Time was there was really just one place (maybe two) where you could find an answer to a question. (Usenet mostly.)
Now there’s easily two dozen at least, from SO/SE, Quora, Yahoo Answers, all the way to Reddit subs…
The balkanization of information. It screwed the knowledge of the public, but it made a few people super rich. Whee
Yeah but those places were still publicly indexed, discord is private
If I’m going to share my information and knowledge publicly on an Internet site, I’d like everyone to have fair and open access to it, not at the whims of a multinational corp to gatekeep for me. So the fact that AI can access it too doesn’t discourage me.
You have information from me because I choose to share it, not because a site has demanded I give it up without a clear benefit to me in return.
I think there’s a lot of solid arguments against letting AI steal everything, but with the scraping there’s an even more immediate problem. They don’t rate limit or do it in an intelligent method. It becomes a full blown ddos that has take down entire sites and slowed many more to the point of near uselessness.
They’re in a very literal sense crashing large chunks of the Internet and causing havoc which costs very real money to fix, either by upping server resources or installing AI scraping mitigation resources so that every still has access to the free information you mention.
That is definitely a problem that needs to be dealt with, since AI scrapers hogging bandwidth or making sites inaccessible means it is hampering equal access to everyone. Ignoring conventions and not rate limiting itself are harmful to the open internet.

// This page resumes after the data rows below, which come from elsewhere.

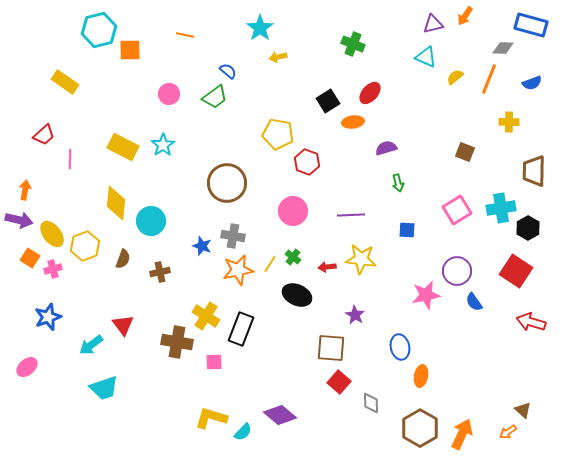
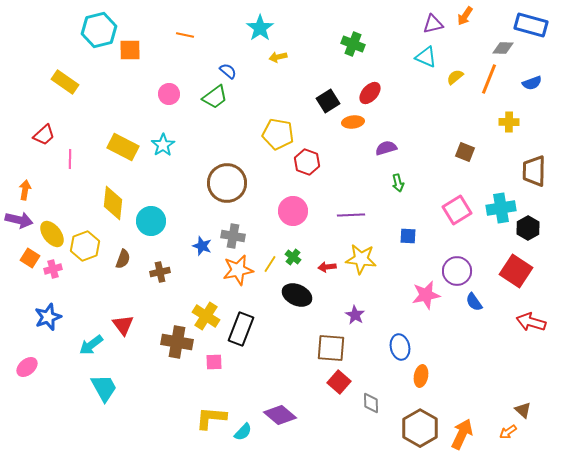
yellow diamond at (116, 203): moved 3 px left
blue square at (407, 230): moved 1 px right, 6 px down
cyan trapezoid at (104, 388): rotated 100 degrees counterclockwise
yellow L-shape at (211, 418): rotated 12 degrees counterclockwise
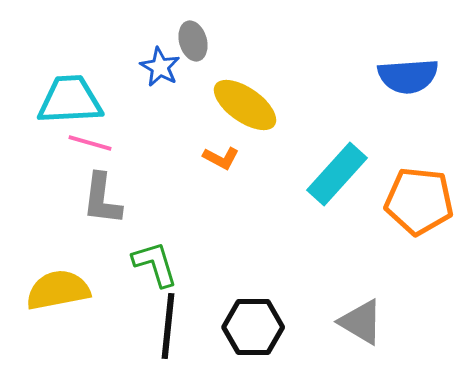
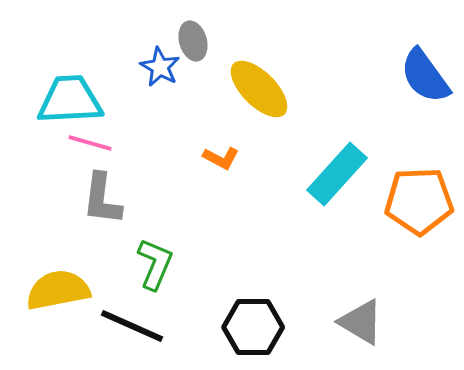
blue semicircle: moved 17 px right; rotated 58 degrees clockwise
yellow ellipse: moved 14 px right, 16 px up; rotated 10 degrees clockwise
orange pentagon: rotated 8 degrees counterclockwise
green L-shape: rotated 40 degrees clockwise
black line: moved 36 px left; rotated 72 degrees counterclockwise
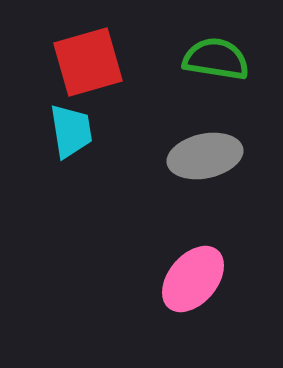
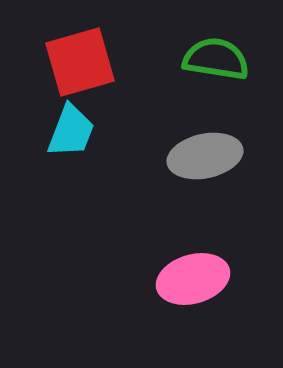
red square: moved 8 px left
cyan trapezoid: rotated 30 degrees clockwise
pink ellipse: rotated 34 degrees clockwise
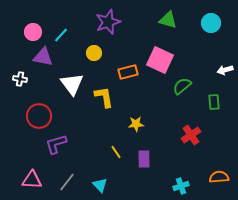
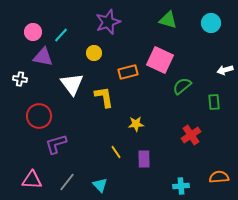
cyan cross: rotated 14 degrees clockwise
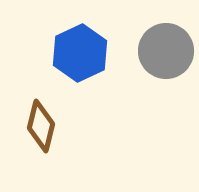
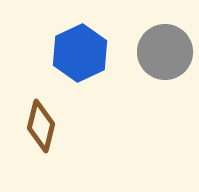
gray circle: moved 1 px left, 1 px down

So yes, those kinds of AI scraping behaviours should be mitigated, but on the principle of AI ingesting my public data, I’m not against it, if it can access it reasonably and fairly like anyone else.
My problem with it is that in Ye Olde Times before 2022, if you needed some info on, I dunno, amethist cutting blades, you joined the crystal geode cutting forum and maybe became a contributing member of the group.
Now, you ask chatGPT, and contribute nothing.